# Gravely 5665 fuel tank replacement



## Mgamache88 (Feb 3, 2020)

Trying to find a suitable replacement for the missing fuel tank on my 5665. It does not need to be period correct. Just something to fuel the machine. Thanks


----------



## Bob Driver (Nov 1, 2017)

OEM fuel tank is still available, but you're not going to like the price... Gravely part# 010636 (Superseded to 08575100)
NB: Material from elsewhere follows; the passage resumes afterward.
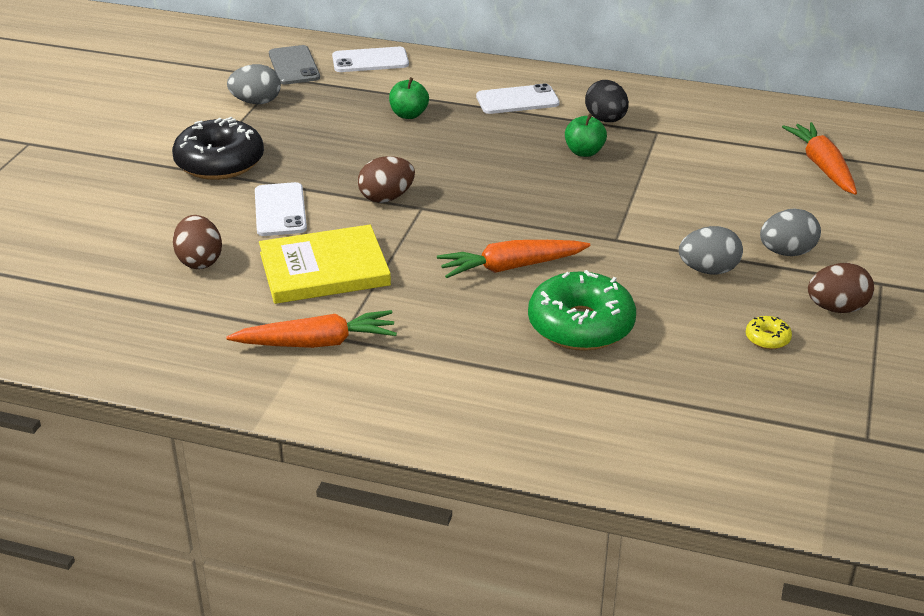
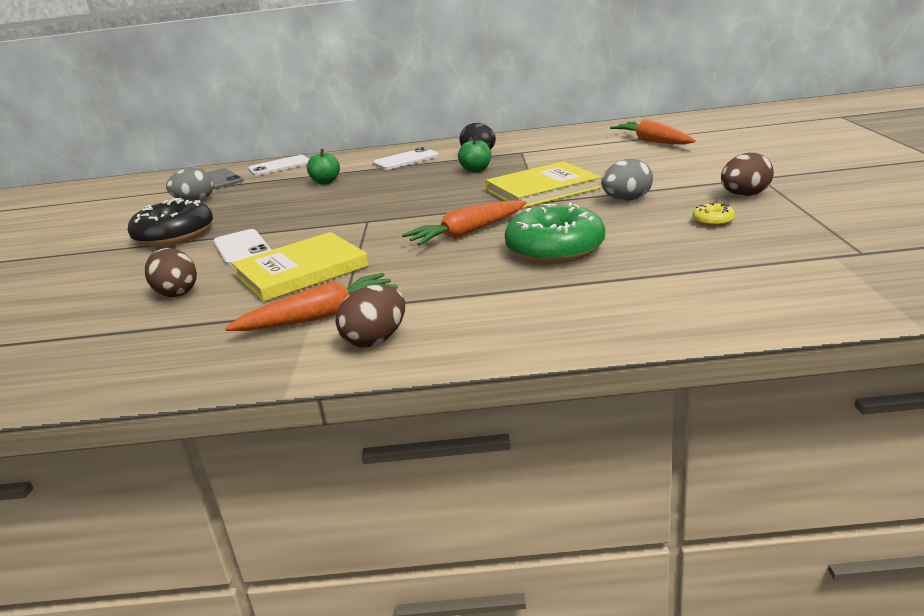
camera: 15 degrees left, 10 degrees down
(386, 198) = (333, 222): brown egg -> brown egg (376, 340)
(633, 218) = (542, 189): none -> yellow book
(787, 252) = (675, 180): grey egg -> none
Starts at around $225 and runs as high as $275

Here's a link to a PDF copy of your parts manual, if you don't have it.
https://www.gravelymanuals.com/pdf/5000_Series_IPL_19800600.pdf


----------



## Ewcucchi (Aug 7, 2019)

Bob Driver said:


> OEM fuel tank is still available, but you're not going to like the price... Gravely part# 010636 (Superseded to 08575100)
> 
> Starts at around $225 and runs as high as $275
> 
> ...


There isn’t much to it. May find something cheaper to strap into the mount


Sent from my iPhone using Tractor Forum


----------



## Sam Weiss (Oct 7, 2020)

Hi ya I recently acquired a gravely 5665 professional series walk behind tractor. It seems to be in really good shape although I only got the tractor itself with no attachments other than a seat that has the steering wheel and the rear tires turn. As soon as I got it home I cleaned it up with pressure washer check the fluids and put a hot battery on it. Did not turn over with the key so I do believe when we replace the solenoid and check all the wiring to make sure it's legit .. I did however go ahead and put the jumper box on it and jump the starter to make sure the motor is turned over and freed up this is after I pulled the plug and put some oil in the top the cylinder just to make sure everything was nice and moved up so nothing was turning over dry turns over great it's got weak fire but I'd say the points need to be adjusted. As to why I got it I really don't know my wife thinks I'm crazy want to kind of get an idea of the value and maybe even a place to take it to it's not something I really need nor do I have the room for more of an impulse trade than anything although it is very cool I do plan on getting it to run just because I want I kind of want to see it in action but without no attachments it's kind of difficult keeping it upright and what not


----------